* **Task to complete**
Among the lines below, copy exactly those from the one with "right wrist: (293, 403, 3)" through the one with "right hip: (474, 269, 5)", counting both ends.
* * *
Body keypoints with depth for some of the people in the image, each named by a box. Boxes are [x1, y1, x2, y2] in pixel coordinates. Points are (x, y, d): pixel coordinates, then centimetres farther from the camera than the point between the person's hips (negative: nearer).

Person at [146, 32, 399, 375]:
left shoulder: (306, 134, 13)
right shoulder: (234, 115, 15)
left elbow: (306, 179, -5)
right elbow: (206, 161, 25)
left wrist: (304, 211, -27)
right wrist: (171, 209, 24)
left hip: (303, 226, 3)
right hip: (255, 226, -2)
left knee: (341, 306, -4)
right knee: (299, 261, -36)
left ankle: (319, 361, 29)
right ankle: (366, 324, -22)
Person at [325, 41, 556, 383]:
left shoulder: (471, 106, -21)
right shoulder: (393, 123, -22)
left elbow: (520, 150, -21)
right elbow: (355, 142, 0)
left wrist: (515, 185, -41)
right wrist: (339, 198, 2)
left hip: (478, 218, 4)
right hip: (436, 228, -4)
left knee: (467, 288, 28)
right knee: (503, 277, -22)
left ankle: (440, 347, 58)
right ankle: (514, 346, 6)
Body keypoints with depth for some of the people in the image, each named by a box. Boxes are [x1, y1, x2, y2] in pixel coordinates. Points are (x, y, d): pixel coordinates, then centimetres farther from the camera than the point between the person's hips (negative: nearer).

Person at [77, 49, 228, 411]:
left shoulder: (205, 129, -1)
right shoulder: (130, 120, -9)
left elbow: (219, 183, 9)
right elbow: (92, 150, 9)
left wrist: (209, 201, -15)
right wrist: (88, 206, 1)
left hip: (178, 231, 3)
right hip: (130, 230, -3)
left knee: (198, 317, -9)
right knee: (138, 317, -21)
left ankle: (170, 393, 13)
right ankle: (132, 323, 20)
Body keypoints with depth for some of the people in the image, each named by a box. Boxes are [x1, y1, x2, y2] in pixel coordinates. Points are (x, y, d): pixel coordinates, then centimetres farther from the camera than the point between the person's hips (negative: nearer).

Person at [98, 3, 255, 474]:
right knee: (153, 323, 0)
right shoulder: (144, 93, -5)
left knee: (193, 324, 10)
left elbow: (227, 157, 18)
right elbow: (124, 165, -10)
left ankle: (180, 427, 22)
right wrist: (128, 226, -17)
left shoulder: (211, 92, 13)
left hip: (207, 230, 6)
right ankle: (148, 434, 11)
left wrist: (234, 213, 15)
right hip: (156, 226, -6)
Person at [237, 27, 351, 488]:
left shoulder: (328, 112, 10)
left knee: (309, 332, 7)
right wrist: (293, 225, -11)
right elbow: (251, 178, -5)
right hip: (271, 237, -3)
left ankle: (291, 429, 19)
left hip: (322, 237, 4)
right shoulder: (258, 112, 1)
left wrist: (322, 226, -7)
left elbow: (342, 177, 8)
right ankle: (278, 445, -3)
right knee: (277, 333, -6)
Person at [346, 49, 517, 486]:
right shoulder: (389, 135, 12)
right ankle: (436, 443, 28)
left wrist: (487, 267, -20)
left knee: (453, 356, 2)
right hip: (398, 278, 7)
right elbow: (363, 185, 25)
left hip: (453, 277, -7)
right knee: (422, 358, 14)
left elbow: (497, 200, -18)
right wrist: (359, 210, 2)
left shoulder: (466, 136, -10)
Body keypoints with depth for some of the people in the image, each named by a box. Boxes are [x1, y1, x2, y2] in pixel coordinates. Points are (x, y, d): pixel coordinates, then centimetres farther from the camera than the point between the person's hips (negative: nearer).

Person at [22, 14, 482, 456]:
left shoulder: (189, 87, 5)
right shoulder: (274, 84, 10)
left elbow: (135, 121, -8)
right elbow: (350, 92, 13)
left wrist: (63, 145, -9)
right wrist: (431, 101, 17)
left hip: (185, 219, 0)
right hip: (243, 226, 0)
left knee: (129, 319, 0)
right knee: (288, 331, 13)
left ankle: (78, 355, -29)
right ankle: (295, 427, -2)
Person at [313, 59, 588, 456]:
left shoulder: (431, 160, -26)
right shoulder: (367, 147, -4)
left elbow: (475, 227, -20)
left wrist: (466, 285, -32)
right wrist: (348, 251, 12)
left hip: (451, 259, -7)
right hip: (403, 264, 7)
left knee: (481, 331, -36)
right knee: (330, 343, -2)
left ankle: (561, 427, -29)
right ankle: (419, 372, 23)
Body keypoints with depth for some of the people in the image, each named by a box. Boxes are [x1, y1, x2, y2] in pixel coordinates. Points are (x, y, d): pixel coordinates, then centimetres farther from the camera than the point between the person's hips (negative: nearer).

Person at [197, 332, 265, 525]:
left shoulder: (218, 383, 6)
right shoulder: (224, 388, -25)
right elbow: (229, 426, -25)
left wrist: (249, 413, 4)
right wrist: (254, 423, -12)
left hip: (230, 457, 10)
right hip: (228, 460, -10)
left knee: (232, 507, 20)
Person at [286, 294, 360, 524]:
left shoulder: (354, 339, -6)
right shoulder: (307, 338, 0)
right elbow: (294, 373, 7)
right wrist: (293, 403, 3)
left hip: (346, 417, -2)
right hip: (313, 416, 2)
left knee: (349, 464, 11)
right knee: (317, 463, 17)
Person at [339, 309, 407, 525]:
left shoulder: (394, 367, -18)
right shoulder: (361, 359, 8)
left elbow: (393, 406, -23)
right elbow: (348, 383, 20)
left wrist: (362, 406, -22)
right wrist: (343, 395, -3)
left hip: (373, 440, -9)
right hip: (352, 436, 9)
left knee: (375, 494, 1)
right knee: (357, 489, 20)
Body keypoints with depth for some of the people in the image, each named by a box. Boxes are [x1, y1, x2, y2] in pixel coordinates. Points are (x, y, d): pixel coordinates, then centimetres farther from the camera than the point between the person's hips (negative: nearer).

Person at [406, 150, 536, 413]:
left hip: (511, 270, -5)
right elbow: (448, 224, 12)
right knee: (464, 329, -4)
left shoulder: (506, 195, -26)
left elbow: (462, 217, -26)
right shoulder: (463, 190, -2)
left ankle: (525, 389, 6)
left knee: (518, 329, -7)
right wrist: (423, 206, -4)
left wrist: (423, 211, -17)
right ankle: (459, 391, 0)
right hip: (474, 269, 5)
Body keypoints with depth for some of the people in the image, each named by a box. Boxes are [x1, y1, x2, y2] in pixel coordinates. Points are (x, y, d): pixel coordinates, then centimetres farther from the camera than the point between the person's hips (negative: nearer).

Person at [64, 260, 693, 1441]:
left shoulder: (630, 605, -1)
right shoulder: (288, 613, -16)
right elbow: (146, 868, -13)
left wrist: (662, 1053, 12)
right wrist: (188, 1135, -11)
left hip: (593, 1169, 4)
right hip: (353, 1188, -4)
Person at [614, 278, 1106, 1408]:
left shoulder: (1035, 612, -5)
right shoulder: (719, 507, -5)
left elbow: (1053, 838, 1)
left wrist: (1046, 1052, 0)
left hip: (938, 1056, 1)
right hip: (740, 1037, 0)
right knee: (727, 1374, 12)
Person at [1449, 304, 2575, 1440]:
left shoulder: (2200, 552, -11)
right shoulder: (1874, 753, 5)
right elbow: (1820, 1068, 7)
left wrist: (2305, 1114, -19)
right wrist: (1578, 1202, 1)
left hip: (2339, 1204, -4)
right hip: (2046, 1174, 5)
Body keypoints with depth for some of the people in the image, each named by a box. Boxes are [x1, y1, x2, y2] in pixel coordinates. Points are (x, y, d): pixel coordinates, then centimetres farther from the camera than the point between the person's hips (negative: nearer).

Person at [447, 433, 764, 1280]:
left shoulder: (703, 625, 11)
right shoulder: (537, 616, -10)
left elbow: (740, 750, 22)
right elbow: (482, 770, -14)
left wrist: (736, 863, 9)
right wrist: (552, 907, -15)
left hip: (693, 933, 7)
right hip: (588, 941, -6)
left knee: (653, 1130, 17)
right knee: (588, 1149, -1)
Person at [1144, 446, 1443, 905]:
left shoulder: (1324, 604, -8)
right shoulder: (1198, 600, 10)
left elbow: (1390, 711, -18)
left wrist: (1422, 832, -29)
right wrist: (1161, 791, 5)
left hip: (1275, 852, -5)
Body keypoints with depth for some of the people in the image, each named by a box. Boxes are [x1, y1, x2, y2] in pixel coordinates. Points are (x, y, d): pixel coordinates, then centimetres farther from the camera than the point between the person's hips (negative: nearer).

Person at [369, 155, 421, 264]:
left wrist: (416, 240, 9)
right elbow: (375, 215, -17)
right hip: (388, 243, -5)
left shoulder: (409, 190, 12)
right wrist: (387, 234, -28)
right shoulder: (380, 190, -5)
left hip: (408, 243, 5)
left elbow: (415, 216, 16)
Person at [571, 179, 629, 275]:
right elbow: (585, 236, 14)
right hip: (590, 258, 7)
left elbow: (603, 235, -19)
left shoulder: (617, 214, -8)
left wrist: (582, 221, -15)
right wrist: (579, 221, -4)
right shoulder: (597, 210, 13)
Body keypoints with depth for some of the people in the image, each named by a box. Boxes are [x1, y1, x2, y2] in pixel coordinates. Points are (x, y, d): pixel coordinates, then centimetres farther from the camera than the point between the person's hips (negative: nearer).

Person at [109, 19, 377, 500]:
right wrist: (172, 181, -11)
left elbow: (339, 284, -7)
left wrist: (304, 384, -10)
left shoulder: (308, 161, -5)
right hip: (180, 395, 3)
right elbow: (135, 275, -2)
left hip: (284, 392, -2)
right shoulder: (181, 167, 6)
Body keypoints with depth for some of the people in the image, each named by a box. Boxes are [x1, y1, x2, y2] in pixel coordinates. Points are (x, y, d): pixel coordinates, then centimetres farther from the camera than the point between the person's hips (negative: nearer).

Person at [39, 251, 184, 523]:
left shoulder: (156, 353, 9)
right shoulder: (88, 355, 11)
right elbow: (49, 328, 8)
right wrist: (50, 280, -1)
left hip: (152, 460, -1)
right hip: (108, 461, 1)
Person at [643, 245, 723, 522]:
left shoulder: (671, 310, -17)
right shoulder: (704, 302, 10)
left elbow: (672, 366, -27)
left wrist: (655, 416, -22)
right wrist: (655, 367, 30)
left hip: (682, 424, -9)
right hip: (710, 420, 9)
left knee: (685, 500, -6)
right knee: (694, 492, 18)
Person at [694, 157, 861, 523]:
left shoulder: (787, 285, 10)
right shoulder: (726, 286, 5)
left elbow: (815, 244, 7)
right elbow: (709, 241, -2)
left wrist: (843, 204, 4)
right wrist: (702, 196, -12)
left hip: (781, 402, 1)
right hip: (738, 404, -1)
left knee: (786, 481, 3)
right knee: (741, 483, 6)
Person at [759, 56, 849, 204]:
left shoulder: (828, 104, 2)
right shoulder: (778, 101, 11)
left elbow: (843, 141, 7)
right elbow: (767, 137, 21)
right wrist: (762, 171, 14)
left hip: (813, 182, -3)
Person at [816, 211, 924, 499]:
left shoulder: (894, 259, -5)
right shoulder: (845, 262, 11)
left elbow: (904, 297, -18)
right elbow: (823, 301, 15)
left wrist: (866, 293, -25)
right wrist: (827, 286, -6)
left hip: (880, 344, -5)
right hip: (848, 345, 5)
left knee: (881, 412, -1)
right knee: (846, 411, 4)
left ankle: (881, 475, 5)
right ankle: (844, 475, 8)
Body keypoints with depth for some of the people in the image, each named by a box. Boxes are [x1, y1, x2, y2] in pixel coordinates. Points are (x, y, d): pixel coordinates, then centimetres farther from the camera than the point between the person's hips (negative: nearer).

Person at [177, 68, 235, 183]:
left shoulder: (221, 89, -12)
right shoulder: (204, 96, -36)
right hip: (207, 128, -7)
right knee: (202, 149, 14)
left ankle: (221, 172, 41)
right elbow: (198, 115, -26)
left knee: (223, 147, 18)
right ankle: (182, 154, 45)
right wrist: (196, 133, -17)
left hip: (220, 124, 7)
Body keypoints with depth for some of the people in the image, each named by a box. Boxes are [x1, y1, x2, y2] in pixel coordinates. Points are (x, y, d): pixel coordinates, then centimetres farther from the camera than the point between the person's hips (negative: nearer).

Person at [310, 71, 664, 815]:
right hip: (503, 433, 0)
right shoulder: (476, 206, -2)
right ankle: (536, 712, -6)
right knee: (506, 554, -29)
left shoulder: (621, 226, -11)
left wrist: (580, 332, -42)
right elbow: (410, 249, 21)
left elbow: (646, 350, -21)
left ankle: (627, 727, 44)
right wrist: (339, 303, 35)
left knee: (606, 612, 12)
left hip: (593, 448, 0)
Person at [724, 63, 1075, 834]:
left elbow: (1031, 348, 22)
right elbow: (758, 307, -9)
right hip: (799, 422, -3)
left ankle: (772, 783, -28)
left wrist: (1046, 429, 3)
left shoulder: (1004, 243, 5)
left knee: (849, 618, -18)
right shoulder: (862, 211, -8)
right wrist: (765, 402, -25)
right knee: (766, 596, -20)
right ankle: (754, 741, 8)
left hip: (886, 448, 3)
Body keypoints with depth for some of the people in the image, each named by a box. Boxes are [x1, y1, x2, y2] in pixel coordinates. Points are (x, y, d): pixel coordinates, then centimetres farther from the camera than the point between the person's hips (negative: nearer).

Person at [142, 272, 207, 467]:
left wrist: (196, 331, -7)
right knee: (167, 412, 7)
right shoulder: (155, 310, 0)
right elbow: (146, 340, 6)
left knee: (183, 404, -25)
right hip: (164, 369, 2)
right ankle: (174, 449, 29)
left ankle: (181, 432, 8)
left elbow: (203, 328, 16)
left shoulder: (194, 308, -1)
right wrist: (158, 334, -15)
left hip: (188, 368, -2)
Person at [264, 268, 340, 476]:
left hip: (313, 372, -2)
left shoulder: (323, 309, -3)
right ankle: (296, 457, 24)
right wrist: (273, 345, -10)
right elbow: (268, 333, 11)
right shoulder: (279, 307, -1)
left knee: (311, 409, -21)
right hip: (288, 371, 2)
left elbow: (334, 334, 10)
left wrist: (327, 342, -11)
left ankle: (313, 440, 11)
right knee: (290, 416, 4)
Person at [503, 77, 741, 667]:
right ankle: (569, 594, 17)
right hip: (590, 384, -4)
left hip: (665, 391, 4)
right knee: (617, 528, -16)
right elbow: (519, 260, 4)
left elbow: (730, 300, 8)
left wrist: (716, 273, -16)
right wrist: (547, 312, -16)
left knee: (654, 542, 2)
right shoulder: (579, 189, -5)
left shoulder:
* * *
* **Output for this task**
right wrist: (293, 403, 3)
left hip: (346, 417, -2)
right hip: (313, 416, 2)
left knee: (349, 464, 11)
right knee: (317, 463, 17)
Person at [339, 309, 407, 525]:
left shoulder: (394, 367, -18)
right shoulder: (361, 359, 8)
left elbow: (393, 406, -23)
right elbow: (348, 383, 20)
left wrist: (362, 406, -22)
right wrist: (343, 395, -3)
left hip: (373, 440, -9)
right hip: (352, 436, 9)
left knee: (375, 494, 1)
right knee: (357, 489, 20)
Body keypoints with depth for some of the people in the image, each named by a box. Boxes are [x1, y1, x2, y2] in pixel coordinates. Points are (x, y, d): pixel coordinates, then centimetres farther from the camera than the point between the person's hips (negative: nearer).

Person at [406, 150, 536, 413]:
left hip: (511, 270, -5)
right elbow: (448, 224, 12)
right knee: (464, 329, -4)
left shoulder: (506, 195, -26)
left elbow: (462, 217, -26)
right shoulder: (463, 190, -2)
left ankle: (525, 389, 6)
left knee: (518, 329, -7)
right wrist: (423, 206, -4)
left wrist: (423, 211, -17)
right ankle: (459, 391, 0)
right hip: (474, 269, 5)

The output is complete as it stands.